§ **AIM OF THE TASK**:
Output must consist only of the lines of the material below from the one with "To perform perturbations" through the one with "Modelling Electronic Health", each reproduced exactly; no pictures belong in it.

─── DATA FOR REVIEW

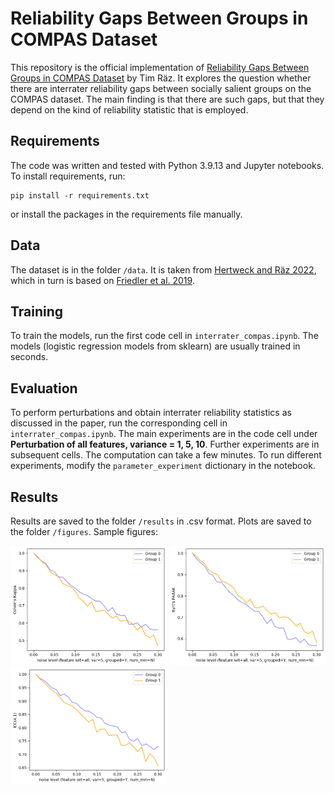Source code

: # Reliability Gaps Between Groups in COMPAS Dataset

This repository is the official implementation of [Reliability Gaps Between Groups in COMPAS Dataset](https://arxiv.org/abs/...) by Tim Räz. It explores the question whether there are interrater reliability gaps between socially salient groups on the COMPAS dataset. The main finding is that there are such gaps, but that they depend on the kind of reliability statistic that is employed.

## Requirements

The code was written and tested with Python 3.9.13 and Jupyter notebooks. To install requirements, run:

```setup
pip install -r requirements.txt
```
or install the packages in the requirements file manually.
## Data

The dataset is in the folder `/data`. It is taken from [Hertweck and Räz 2022](https://github.com/hcorinna/gradual-compatibility), which in turn is based on [Friedler et al. 2019](https://github.com/algofairness/fairness-comparison).

## Training

To train the models, run the first code cell in `interrater_compas.ipynb`. The models (logistic regression models from sklearn) are usually trained in seconds.

## Evaluation

To perform perturbations and obtain interrater reliability statistics as discussed in the paper, run the corresponding cell in `interrater_compas.ipynb`. The main experiments are in the code cell under **Perturbation of all features, variance = 1, 5, 10**. Further experiments are in subsequent cells. The computation can take a few minutes. To run different experiments, modify the `parameter_experiment` dictionary in the notebook.

## Results

Results are saved to the folder `/results` in .csv format. Plots are saved to the folder `/figures`. Sample figures:

<img src="Figures/Kappa_feature_set=all_var=5_grouped=Y_num_min=N.png" width="250">
<img src="Figures/PABAK_feature_set=all_var=5_grouped=Y_num_min=N.png" width="250">
<img src="Figures/ICCA_feature_set=all_var=5_grouped=Y_num_min=N.png" width="250">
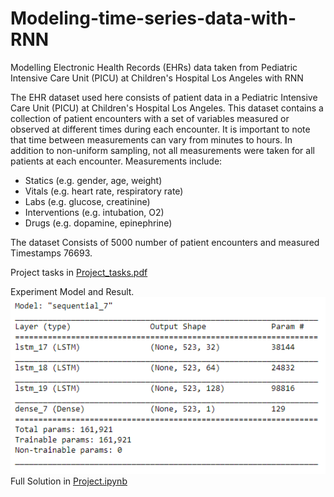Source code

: # Modeling-time-series-data-with-RNN
Modelling Electronic Health Records (EHRs) data taken from Pediatric Intensive Care Unit (PICU) at Children's Hospital Los Angeles with RNN

The EHR dataset used here consists of patient data in a Pediatric Intensive Care Unit (PICU) at Children's Hospital Los Angeles. This dataset contains a collection of patient encounters with a set of variables measured or observed at different times during each encounter. It is important to note that time between measurements can vary from minutes to hours. In addition to non-uniform sampling, not all measurements were taken for all patients at each encounter. Measurements include:
* Statics (e.g. gender, age, weight)
* Vitals (e.g. heart rate, respiratory rate)
* Labs (e.g. glucose, creatinine)
* Interventions (e.g. intubation, O2)
* Drugs (e.g. dopamine, epinephrine)

The dataset Consists of 5000 number of patient encounters and measured Timestamps 76693.

Project tasks in [Project_tasks.pdf](Project_tasks.pdf)

Experiment Model and Result.
![alt text](Experiment_model.png)
Full Solution in [Project.ipynb](Project.ipynb)

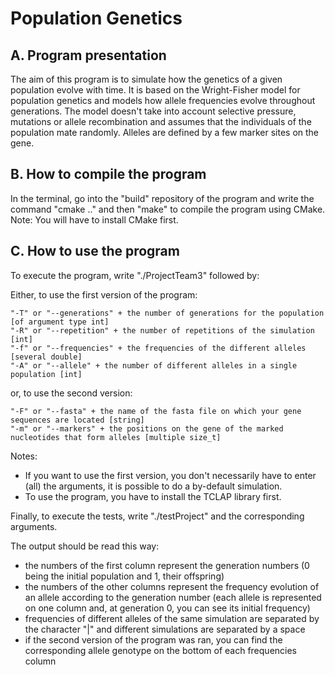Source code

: # Population Genetics

## A. Program presentation

The aim of this program is to simulate how the genetics of a given population evolve with time.
It is based on the Wright-Fisher model for population genetics and models how allele frequencies evolve throughout generations.
The model doesn't take into account selective pressure, mutations or allele recombination and assumes that the individuals
of the population mate randomly. Alleles are defined by a few marker sites on the gene.

## B. How to compile the program

In the terminal, go into the "build" repository of the program and write the command "cmake .." and then "make" to compile the program using CMake.
Note: You will have to install CMake first.


## C. How to use the program

To execute the program, write "./ProjectTeam3" followed by:

Either, to use the first version of the program:

    "-T" or "--generations" + the number of generations for the population [of argument type int]
    "-R" or "--repetition" + the number of repetitions of the simulation [int]
    "-f" or "--frequencies" + the frequencies of the different alleles [several double]
    "-A" or "--allele" + the number of different alleles in a single population [int]

or, to use the second version:

    "-F" or "--fasta" + the name of the fasta file on which your gene sequences are located [string]
    "-m" or "--markers" + the positions on the gene of the marked nucleotides that form alleles [multiple size_t]

Notes:

- If you want to use the first version, you don't necessarily have to enter (all) the arguments, it is possible to do a by-default simulation.
- To use the program, you have to install the TCLAP library first.

Finally, to execute the tests, write "./testProject" and the corresponding arguments.

The output should be read this way:

- the numbers of the first column represent the generation numbers (0 being the initial population and 1, their offspring)
- the numbers of the other columns represent the frequency evolution of an allele according to the generation number (each allele is represented on one column and, at generation 0, you can see its initial frequency)
- frequencies of different alleles of the same simulation are separated by the character "|" and different simulations are separated by a space
- if the second version of the program was ran, you can find the corresponding allele genotype on the bottom of each frequencies column
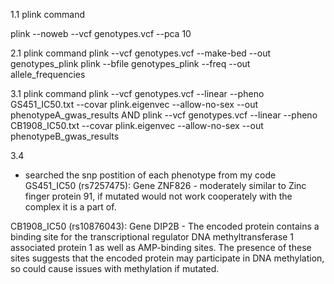 1.1 plink command

plink --noweb --vcf genotypes.vcf --pca 10


2.1 plink command
plink --vcf genotypes.vcf --make-bed --out genotypes_plink
plink --bfile genotypes_plink --freq --out allele_frequencies

3.1 plink command
plink --vcf genotypes.vcf --linear --pheno GS451_IC50.txt --covar plink.eigenvec --allow-no-sex --out phenotypeA_gwas_results
AND
plink --vcf genotypes.vcf --linear --pheno CB1908_IC50.txt	 --covar plink.eigenvec --allow-no-sex --out phenotypeB_gwas_results


3.4 
* searched the snp postition of each phenotype from my code
GS451_IC50 (rs7257475): Gene ZNF826 - moderately similar to Zinc finger protein 91, if mutated would not work cooperately with the complex it is a part of. 

CB1908_IC50 (rs10876043): Gene DIP2B - The encoded protein contains a binding site for the transcriptional regulator DNA methyltransferase 1 associated protein 1 as well as AMP-binding sites. The presence of these sites suggests that the encoded protein may participate in DNA methylation, so could cause issues with methylation if mutated. 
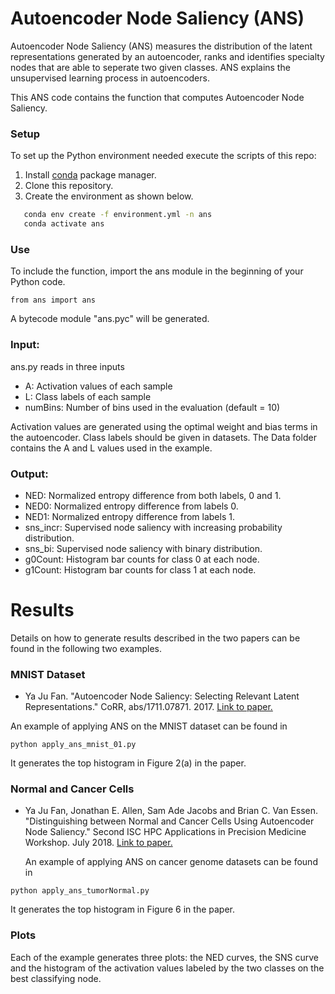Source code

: # Autoencoder Node Saliency (ANS)
Autoencoder Node Saliency (ANS) measures the distribution of the latent representations generated by an autoencoder, ranks and identifies specialty nodes that are able to seperate two given classes. ANS explains the unsupervised learning process in autoencoders.

This ANS code contains the function that computes Autoencoder Node Saliency.


### Setup
To set up the Python environment needed execute the scripts of this repo:
1. Install [conda](https://docs.conda.io/en/latest/) package manager. 
2. Clone this repository. 
3. Create the environment as shown below.

```bash
   conda env create -f environment.yml -n ans 
   conda activate ans 
```

### Use
To include the function, import the ans module in the beginning of your Python code.
```
from ans import ans
```
A bytecode module "ans.pyc" will be generated.

### Input:
ans.py reads in three inputs
  - A: Activation values of each sample  
  - L: Class labels of each sample
  - numBins: Number of bins used in the evaluation (default = 10)

Activation values are generated using the optimal weight and bias terms in the autoencoder. Class labels should be given in datasets. The Data folder contains the A and L values used in the example. 
  
  
### Output:
  - NED: Normalized entropy difference from both labels, 0 and 1.  
  - NED0: Normalized entropy difference from labels 0. 
  - NED1: Normalized entropy difference from labels 1.
  - sns_incr: Supervised node saliency with increasing probability distribution. 
  - sns_bi: Supervised node saliency with binary distribution.  
  - g0Count: Histogram bar counts for class 0 at each node. 
  - g1Count: Histogram bar counts for class 1 at each node.  

# Results
Details on how to generate results described in the two papers can be found in the following two examples.

### MNIST Dataset
- Ya Ju Fan. "Autoencoder Node Saliency: Selecting Relevant Latent Representations." CoRR, abs/1711.07871. 2017. [Link to paper.](https://doi.org/10.1016/j.patcog.2018.12.015)

An example of applying ANS on the MNIST dataset can be found in 

```
python apply_ans_mnist_01.py
```
It generates the top histogram in Figure 2(a) in the paper. 

### Normal and Cancer Cells
- Ya Ju Fan, Jonathan E. Allen, Sam Ade Jacobs and Brian C. Van Essen. "Distinguishing between Normal and Cancer Cells Using Autoencoder Node Saliency." Second ISC HPC Applications in Precision Medicine Workshop. July 2018. [Link to paper.](https://arxiv.org/abs/1901.11152)

  An example of applying ANS on cancer genome datasets can be found in

```
python apply_ans_tumorNormal.py
```
It generates the top histogram in Figure 6 in the paper.

### Plots
Each of the example generates three plots: the NED curves, the SNS curve and the histogram of the activation values labeled by the two classes on the best classifying node.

──────

§ **RESPONSE FOR THIS EXERCISE**:
To perform perturbations and obtain interrater reliability statistics as discussed in the paper, run the corresponding cell in `interrater_compas.ipynb`. The main experiments are in the code cell under **Perturbation of all features, variance = 1, 5, 10**. Further experiments are in subsequent cells. The computation can take a few minutes. To run different experiments, modify the `parameter_experiment` dictionary in the notebook.

## Results

Results are saved to the folder `/results` in .csv format. Plots are saved to the folder `/figures`. Sample figures:

<img src="Figures/Kappa_feature_set=all_var=5_grouped=Y_num_min=N.png" width="250">
<img src="Figures/PABAK_feature_set=all_var=5_grouped=Y_num_min=N.png" width="250">
<img src="Figures/ICCA_feature_set=all_var=5_grouped=Y_num_min=N.png" width="250">
Source code

: # Modeling-time-series-data-with-RNN
Modelling Electronic Health Records (EHRs) data taken from Pediatric Intensive Care Unit (PICU) at Children's Hospital Los Angeles with RNN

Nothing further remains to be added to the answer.